Lors d'une réunion avec Alain Juillet, en janvier 2006, Ziad Takieddine défend une dernière fois l'idée d'un «contrat dix fois supérieur» à celui d'une simple remise en vol des Mirage. Les Libyens, expose-t-il, «n'ont jamais exprimé le moindre intérêt pour le Rafale» et demandent «une modernisation complète de leurs aircrafts».
«Il y a eu à l'époque un forcing parce que l'enjeu était important. S'il avait signé la rénovation complète de l'aviation libyenne, cela faisait beaucoup, beaucoup d'argent, poursuit Alain Juillet. Salamandre, dont le général Mermet et M. Lacarrière étaient administrateurs, travaillait indiscutablement avec M. Takieddine. Il n'y a pas de doute là-dessus. A un moment dans l'affaire libyenne, on a vu apparaître Salamandre avec Takieddine.»
Cette bataille libyenne n'a évidemment pas pu échapper à la DGSE. Mais elle a, elle aussi, été dissimilée aux juges. «Takieddine pendant longtemps s'est promené en disant “je suis l'envoyé spécial de Nicolas Sarkozy”, ce qui était très discutable, assure M. Juillet. Mais Takieddine était un intermédiaire reconnu, et qui a joué un rôle important auprès d'un certain nombre de sociétés en se faisant très bien payer. Les sociétés ne sont pas des philanthropes, quand elles payent, c'est qu'elles ont des raisons.»

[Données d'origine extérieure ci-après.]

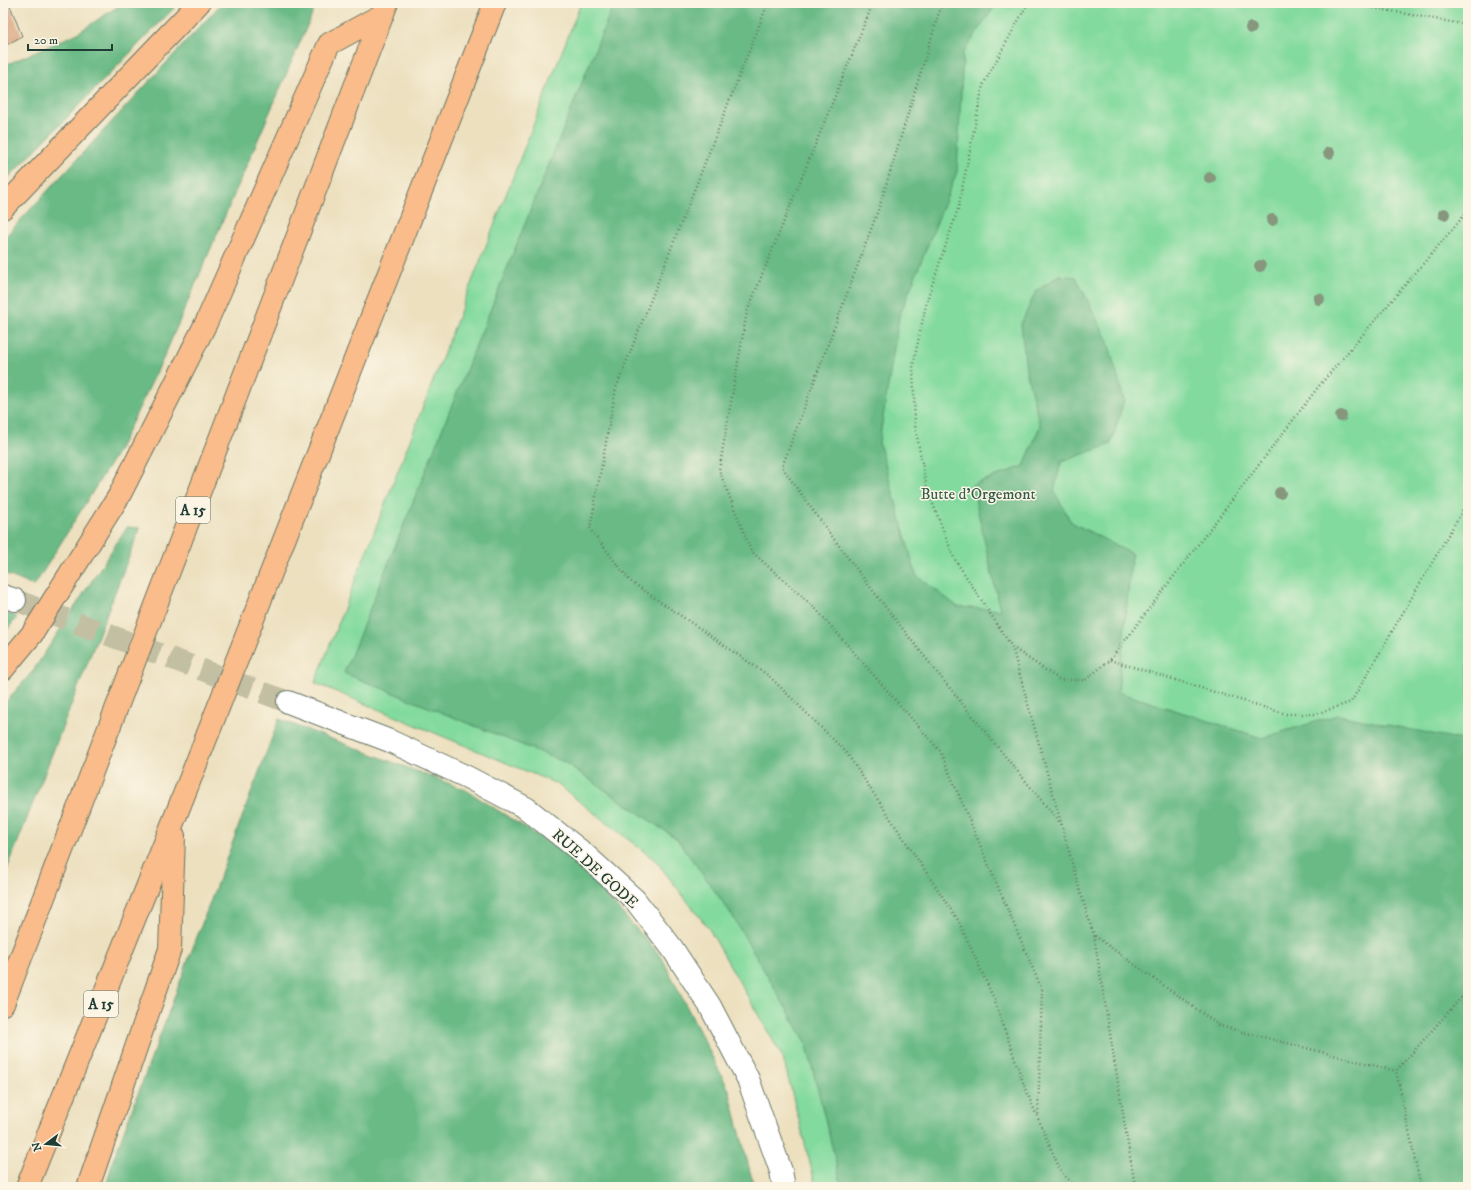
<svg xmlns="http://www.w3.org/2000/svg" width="1471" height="1190" viewBox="0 0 1471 1190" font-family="'IM FELL DW Pica',serif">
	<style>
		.green { fill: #82da9e; stroke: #508c69 }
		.forest { fill: #69ba85; stroke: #447c5c }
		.building { fill: #d69b75 }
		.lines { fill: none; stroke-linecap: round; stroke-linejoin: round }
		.minor-tunnel { stroke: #c3bfa3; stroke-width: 22; stroke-dasharray: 22 11; stroke-linecap: butt }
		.minor-casing { stroke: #677665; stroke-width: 24 }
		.highway-casing { stroke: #677665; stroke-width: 24 }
		.path { stroke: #677665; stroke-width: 2.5; stroke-dasharray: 1 3; stroke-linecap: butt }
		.minor { stroke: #fff; stroke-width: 22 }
		.highway { stroke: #f9bc8a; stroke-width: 22 }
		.tree { fill: #86977e }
		.labels { text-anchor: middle; stroke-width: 3; stroke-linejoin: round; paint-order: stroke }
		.shield { fill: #fcf5e5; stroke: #617469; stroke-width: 1 }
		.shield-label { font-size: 15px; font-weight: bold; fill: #1f3d34 }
		.park-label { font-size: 16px; fill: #335c49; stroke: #fcf5e5 }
		.street-label { font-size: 16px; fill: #1f3d34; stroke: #fcf5e5 }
	</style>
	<rect width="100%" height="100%" fill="#fcf5e5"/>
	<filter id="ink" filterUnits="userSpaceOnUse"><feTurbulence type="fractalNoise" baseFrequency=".025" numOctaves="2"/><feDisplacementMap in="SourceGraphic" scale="8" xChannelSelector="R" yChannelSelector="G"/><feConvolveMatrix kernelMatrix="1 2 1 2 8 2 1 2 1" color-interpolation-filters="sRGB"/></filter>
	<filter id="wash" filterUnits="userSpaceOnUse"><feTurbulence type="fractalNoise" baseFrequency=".012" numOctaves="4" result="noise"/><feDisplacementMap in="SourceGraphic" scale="16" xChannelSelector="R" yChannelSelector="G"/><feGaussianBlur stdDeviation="0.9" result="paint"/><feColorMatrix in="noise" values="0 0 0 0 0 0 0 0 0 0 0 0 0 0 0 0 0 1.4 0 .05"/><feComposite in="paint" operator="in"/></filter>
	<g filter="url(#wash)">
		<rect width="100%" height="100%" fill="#ece0bf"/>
		<!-- green -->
		<path class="green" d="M581 3H1468V1187H816L783 1058 709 929 656 861 557 784 315 683Z"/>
		<!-- forest -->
		<path class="forest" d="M123 3H179L3 183V66L76 34Z
			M222 3H317L163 359 118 451 34 586 3 573V239Z
			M614 3H997L963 53 957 172 899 317 879 442 916 575 958 607 1000 610 972 485 1024 466 1040 426 1026 370 1021 324 1036 291 1060 275 1076 277 1108 342 1124 400 1111 444 1061 462 1054 491 1071 522 1132 554 1118 692 1262 738 1338 715 1468 741V1187H842L806 1042 730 912 677 839 564 762 344 673Z
			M127 527 140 528 3 880V705L33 671Z
			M3 611 17 617 3 635Z
			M279 719 466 790 571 857 661 956 729 1090 754 1187H106L113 1160Z"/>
		<g id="blocks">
			<!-- building -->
			<path class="building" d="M3 3H9L22 36 3 47Z"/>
		</g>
	</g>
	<g filter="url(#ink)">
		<use href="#blocks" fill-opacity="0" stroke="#677665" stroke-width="1"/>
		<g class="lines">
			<!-- minor-tunnel -->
			<path class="minor-tunnel" d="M15 600 288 702"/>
			<defs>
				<path id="minor" d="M3 596 15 600
					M288 702 390 741 467 777 526 808 583 853 635 900 672 948 710 1006 748 1079 781 1171 784 1187"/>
				<path id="highway" d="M3 208 199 3
					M3 669 32 634 119 496 207 321 329 44 382 15
					M3 1004 387 3
					M27 1187 174 820 495 3
					M88 1187 170 949 174 836"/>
			</defs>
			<!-- minor casing -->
			<use href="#minor" class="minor-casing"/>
			<!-- highway casing -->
			<use href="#highway" class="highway-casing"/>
			<!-- path -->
			<path class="path" d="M768 3 616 388 590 529 630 581 769 676 846 752 958 920 994 999 1025 1088 1061 1172 1076 1187
				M873 3 747 312 719 470 751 551 815 608 940 751 1042 990 1038 1116
				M942 3 879 208 782 467C869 591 965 708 1061 824
				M1028 3 983 85 958 209 927 300 913 365 915 426 927 489 954 558 1012 647 1078 884 1094 936 1135 1187
				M1346 3 1468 25
				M1012 647 1060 680H1085L1110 660 1319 386 1468 211
				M1110 660 1286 714H1316L1351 702 1468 501
				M1095 936 1220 1026 1396 1071
				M1421 1187 1396 1071 1468 990"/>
			<!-- minor -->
			<use href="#minor" class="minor"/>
			<!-- highway -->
			<use href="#highway" class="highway"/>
		</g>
		<!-- trees -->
		<g class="tree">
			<circle cx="1251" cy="28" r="6"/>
			<circle cx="1329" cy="153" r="6"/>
			<circle cx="1210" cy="178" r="6"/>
			<circle cx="1444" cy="214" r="6"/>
			<circle cx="1272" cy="220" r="6"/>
			<circle cx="1260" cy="266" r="6"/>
			<circle cx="1319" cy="299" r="6"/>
			<circle cx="1341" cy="416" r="6"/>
			<circle cx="1280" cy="493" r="6"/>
		</g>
	</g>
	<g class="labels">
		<!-- shield labels -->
		<g class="shield">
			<rect x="176" y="497" width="34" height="26" rx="3"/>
			<rect x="84" y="991" width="34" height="26" rx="3"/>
		</g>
		<g class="shield-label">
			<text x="193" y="515">A 15</text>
			<text x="101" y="1009">A 15</text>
		</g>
		<!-- park labels -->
		<g class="park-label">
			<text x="978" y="499">Butte d'Orgemont</text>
		</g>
		<!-- street labels -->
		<g class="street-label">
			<text transform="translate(596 868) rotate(42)" y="6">RUE DE GODE</text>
		</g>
	</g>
	<!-- margin -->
	<rect width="1471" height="1190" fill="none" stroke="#fcf5e5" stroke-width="16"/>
	<!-- north arrow -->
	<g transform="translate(46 1144) rotate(254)" stroke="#fcf5e5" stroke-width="3" paint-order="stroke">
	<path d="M0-3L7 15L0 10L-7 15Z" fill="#1f3d34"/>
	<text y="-6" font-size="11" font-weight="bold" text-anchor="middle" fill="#1f3d34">N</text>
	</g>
	<!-- scale -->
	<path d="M28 44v6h84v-6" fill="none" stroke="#1f3d34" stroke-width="2"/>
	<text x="34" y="44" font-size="12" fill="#1f3d34" stroke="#fcf5e5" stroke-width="3" paint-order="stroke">20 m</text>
</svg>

Mardi, un porte-parole de la DGSE – aujourd'hui dirigée par Erard Corbin de Mangoux, ancien directeur général des services du département des Hauts-de-Seine entre 2006 et 2007, puis conseiller de Nicolas Sarkozy à l'Elysée –, a indiqué à Mediapart qu'elle ne «commentait pas habituellement ce type d'affaires». «Ce que l'on sait a été dit au magistrat», a-t-il assuré. Pierre Brochand, quant à lui, n'a pas répondu à nos messages.